Home Equity Line of Credit (HELOC)


A home equity line of credit is a revolving credit line that is secured by your home.

What is a Home Equity Line of Credit?

A home equity line of credit, which is also known as a HELOC, functions similar to a credit card. It is a line of credit that uses the equity in your home as collateral. In other words, you can use your home value and turn it into cash that you can access when needed

HELOCs usually allow you to borrow up to 85% of your home’s value, excluding the outstanding balance on your mortgage.

For example, let’s say your home has a value of $200,000 and a mortgage balance of $75,000. 85% of $200,000 is $170,000. If you subtract your outstanding mortgage balance from $170,000, you may qualify for a credit up to $95,000.

Most people use a HELOC to make home repairs, renovations, or pay down high-interest debt. In general, HELOCs have better interest rates than traditional credit cards, but the interest rate may be adjustable.

How does a HELOC work?

HELOCs have two separate payments periods

Draw Period:

During the draw period, which is typically about ten years, you can withdraw cash on the line of credit whenever you want.

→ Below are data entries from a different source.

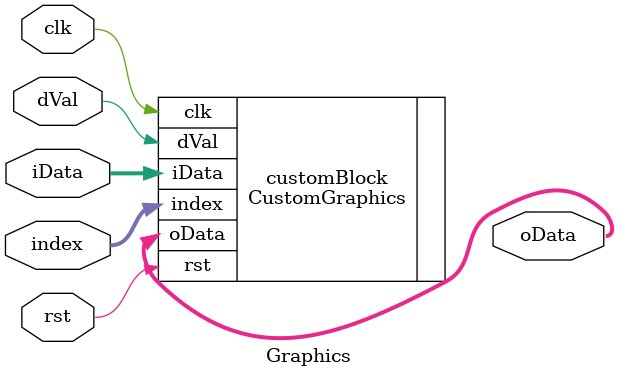
<source format=sv>
module Graphics(
    clk,
    rst,
    iData,
    index,
    oData,
    dVal
);

input logic clk, rst, dVal;
input logic [29:0] iData;
input logic [4:0] index;
output logic [35:0] oData;

CustomGraphics customBlock(
    .clk(clk),
    .rst(rst),
    .iData(iData),
    .index(index),
    .oData(oData),
    .dVal(dVal)
);

endmodule

</source>
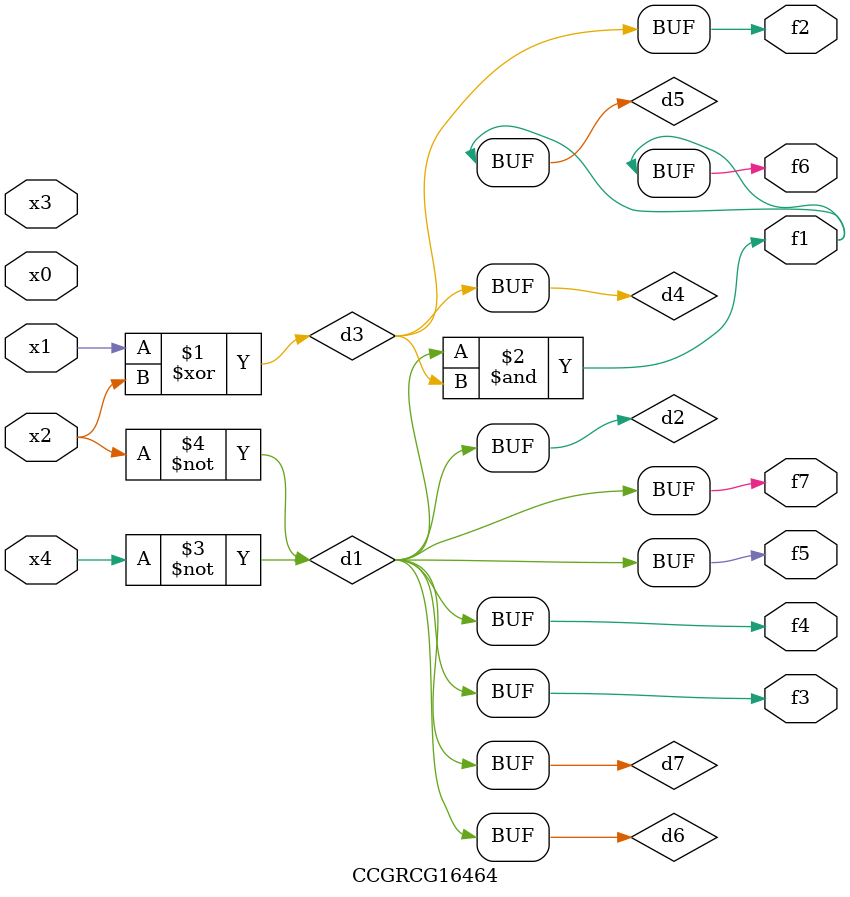
<source format=v>
module CCGRCG16464(
	input x0, x1, x2, x3, x4,
	output f1, f2, f3, f4, f5, f6, f7
);

	wire d1, d2, d3, d4, d5, d6, d7;

	not (d1, x4);
	not (d2, x2);
	xor (d3, x1, x2);
	buf (d4, d3);
	and (d5, d1, d3);
	buf (d6, d1, d2);
	buf (d7, d2);
	assign f1 = d5;
	assign f2 = d4;
	assign f3 = d7;
	assign f4 = d7;
	assign f5 = d7;
	assign f6 = d5;
	assign f7 = d7;
endmodule

</source>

There are two types of HELOCs. One type has an interest-only draw period. You would make payments on the interest accrued, which is only applied to the amount that you borrow. The other kind of HELOC requires payments on both the interest and principal. As a result, you will pay off your loan faster but have higher monthly payments.

Repayment Period

After the draw period, your monthly payment is significantly higher. Now, your monthly payment will include the principal amount that you borrowed as well as the interest on that amount. You will continue to make these payments over the remaining loan term, which is typically 20 years.

Home Equity Loan Versus Home Equity Line of Credit

A HELOC is a revolving line of credit that lets you tap into the equity you have built up in your home, as you need it. This option is better if you do not know the full scope of the amount that you need or if you need to withdraw in phases. Home improvement projects that are broken up in stages or college tuition payments that are spread out over time are good examples of when to use a HELOC.

On the other hand, a home equity loan is a lump-sum withdrawal. It usually has a fixed interest rate that is paid back in fixed monthly installments. This option is ideal for one-time major renovations or as an option to consolidate credit card debt.